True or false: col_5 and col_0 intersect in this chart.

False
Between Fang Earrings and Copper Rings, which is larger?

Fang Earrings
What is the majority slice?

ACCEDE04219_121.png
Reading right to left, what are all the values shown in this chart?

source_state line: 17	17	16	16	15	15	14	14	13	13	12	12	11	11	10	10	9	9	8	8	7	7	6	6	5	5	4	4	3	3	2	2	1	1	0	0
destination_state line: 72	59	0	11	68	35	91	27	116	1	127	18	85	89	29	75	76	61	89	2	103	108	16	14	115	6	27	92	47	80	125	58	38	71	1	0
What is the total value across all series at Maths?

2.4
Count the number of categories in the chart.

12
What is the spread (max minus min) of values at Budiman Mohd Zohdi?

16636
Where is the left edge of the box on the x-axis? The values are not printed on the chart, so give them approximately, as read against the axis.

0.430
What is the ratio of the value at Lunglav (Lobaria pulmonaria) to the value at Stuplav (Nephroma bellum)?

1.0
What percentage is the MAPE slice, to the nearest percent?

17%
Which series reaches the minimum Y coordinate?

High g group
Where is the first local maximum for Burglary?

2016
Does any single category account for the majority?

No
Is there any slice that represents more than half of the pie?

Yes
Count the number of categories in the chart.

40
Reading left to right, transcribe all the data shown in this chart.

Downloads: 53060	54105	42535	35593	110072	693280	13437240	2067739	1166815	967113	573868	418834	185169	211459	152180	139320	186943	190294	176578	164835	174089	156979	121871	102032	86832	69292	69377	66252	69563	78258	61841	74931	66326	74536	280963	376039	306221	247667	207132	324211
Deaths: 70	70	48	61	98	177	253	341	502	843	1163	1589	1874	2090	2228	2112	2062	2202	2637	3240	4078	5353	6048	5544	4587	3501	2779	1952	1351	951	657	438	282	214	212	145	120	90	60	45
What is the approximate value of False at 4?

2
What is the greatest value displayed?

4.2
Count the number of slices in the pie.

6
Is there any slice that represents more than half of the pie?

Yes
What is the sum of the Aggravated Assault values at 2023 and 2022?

══════════

WORK REQUEST —
Reproduce everything from the first line of the rows above down to the line containing "Reading left to", including both of those lines, with no changes.

THE ANSWER —
True or false: col_5 and col_0 intersect in this chart.

False
Between Fang Earrings and Copper Rings, which is larger?

Fang Earrings
What is the majority slice?

ACCEDE04219_121.png
Reading right to left, what are all the values shown in this chart?

source_state line: 17	17	16	16	15	15	14	14	13	13	12	12	11	11	10	10	9	9	8	8	7	7	6	6	5	5	4	4	3	3	2	2	1	1	0	0
destination_state line: 72	59	0	11	68	35	91	27	116	1	127	18	85	89	29	75	76	61	89	2	103	108	16	14	115	6	27	92	47	80	125	58	38	71	1	0
What is the total value across all series at Maths?

2.4
Count the number of categories in the chart.

12
What is the spread (max minus min) of values at Budiman Mohd Zohdi?

16636
Where is the left edge of the box on the x-axis? The values are not printed on the chart, so give them approximately, as read against the axis.

0.430
What is the ratio of the value at Lunglav (Lobaria pulmonaria) to the value at Stuplav (Nephroma bellum)?

1.0
What percentage is the MAPE slice, to the nearest percent?

17%
Which series reaches the minimum Y coordinate?

High g group
Where is the first local maximum for Burglary?

2016
Does any single category account for the majority?

No
Is there any slice that represents more than half of the pie?

Yes
Count the number of categories in the chart.

40
Reading left to right, transcribe all the data shown in this chart.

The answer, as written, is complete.